While you may or may not ponder presentations, let me go back to typing text and drawing pictures, which shouldn’t be construed as:
I am done pondering presentations!
later gator ;)
Before we get to counting maps, let’s try to get a feel for what maps do as they map. We think of maps as structure-respecting maps, which is fine and dandy. Let’s rephrase it by noting what maps don’t do. Maps don’t map equal to not equal. Just to sound more learned than I am, we may say:
Naturality Preserves Equality.
In a less mystifying tone, functions don’t map any element of its domain set to two (or more) elements of its codomain set. In the category of functions, equality of values of (any number of) elements of a domain function is preserved in the sense of mapping all the domain elements with equal values to elements whose values are equal in the codomain function. So is the case with dynamical systems, which are but a special case of functions, i.e., those functions with codomain = domain, aka endomaps. How about equalities in dynamical systems? Yes yes, there are equalities; and we have already noted the equalities encountered in our dynamical system as relations R:
α5 (a) = α2 (a)
α (b) = α2 (a)
α (c) = α3 (a)
α2 (d) = d
(Parenthetically speaking, does the number of relations (above 4) got something to do with the number of generators G = {a, b, c, d}, which is |G| = 4.)
Let us consider a map f: α —> β from the all too familiar, hopefully by now, domain dynamical system α: X —> X to a codomain dynamical system β: Y —> Y. At this point, we know not much about the codomain; so, we go with what we know. For a function f: X —> Y to be a map of dynamical systems, reciting the ritualistic mantra: the function f must preserve the structure, i.e., satisfy:
fα = βf
Let’s say the function f: X —> Y maps one of our generators in the domain set to an element of the codomain set, i.e.,
f (a) = a’
Given that one of our relations involves only the above generator, as in:
α5 (a) = α2 (a)
which when compounded by our newfound obsession with equality, we can’t help but ask: is the above equality preserved by the map f satisfying:
fα = βf
and given its value at one of the domain generators
f (a) = a’
Let’s start with the defining condition on the function f to be a map of dynamical systems:
fα = βf
Evaluating at the only element whose value we are given, i.e.,
fα (a) = βf (a)
f (α (a)) = β (a’)
Not knowing where to go from here, let’s begin with the very equality that we want to check if it’s preserved by the map f of dynamical systems:
α5 (a) = α2 (a)
Note that the above equality is nothing but an element of the domain set X of the function f: X —> Y. So, let’s see where this point is mapped to by the function f.

(Saved data entries)
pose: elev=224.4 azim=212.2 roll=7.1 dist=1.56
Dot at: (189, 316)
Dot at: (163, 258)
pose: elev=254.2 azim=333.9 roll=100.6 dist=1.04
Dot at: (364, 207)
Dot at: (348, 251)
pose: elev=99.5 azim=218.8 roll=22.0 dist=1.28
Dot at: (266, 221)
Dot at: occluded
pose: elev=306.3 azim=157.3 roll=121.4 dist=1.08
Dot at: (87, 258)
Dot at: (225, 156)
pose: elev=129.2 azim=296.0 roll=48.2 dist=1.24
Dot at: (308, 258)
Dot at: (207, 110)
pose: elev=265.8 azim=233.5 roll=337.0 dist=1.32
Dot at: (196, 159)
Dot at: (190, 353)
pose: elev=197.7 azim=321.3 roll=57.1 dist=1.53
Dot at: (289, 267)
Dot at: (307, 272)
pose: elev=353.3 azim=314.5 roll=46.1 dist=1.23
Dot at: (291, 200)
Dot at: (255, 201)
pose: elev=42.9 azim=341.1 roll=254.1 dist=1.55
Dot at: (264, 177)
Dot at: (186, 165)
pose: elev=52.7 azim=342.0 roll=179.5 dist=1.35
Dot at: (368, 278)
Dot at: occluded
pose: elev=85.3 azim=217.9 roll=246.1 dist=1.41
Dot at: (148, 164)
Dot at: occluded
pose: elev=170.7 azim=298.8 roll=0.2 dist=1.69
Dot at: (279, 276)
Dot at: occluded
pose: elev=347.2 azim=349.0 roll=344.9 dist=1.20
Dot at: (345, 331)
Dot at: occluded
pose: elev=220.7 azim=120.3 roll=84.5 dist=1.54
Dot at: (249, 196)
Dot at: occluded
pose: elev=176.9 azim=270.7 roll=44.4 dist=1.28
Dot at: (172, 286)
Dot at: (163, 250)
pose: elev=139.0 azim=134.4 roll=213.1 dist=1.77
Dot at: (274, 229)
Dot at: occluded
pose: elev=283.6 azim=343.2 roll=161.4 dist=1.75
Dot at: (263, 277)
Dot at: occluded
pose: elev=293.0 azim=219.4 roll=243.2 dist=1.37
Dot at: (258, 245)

What the task asks:
Answer these questions from the passage on maps of dynamical systems:
(a) What does the passage call functions whose codomain equals their domain?
(b) What is the set of generators, and how many elements does it have?
(c) What value does the function f give to the generator a?

The answer:
(a) Endomaps.
(b) G = {a, b, c, d}, which has 4 elements.
(c) f (a) = a’.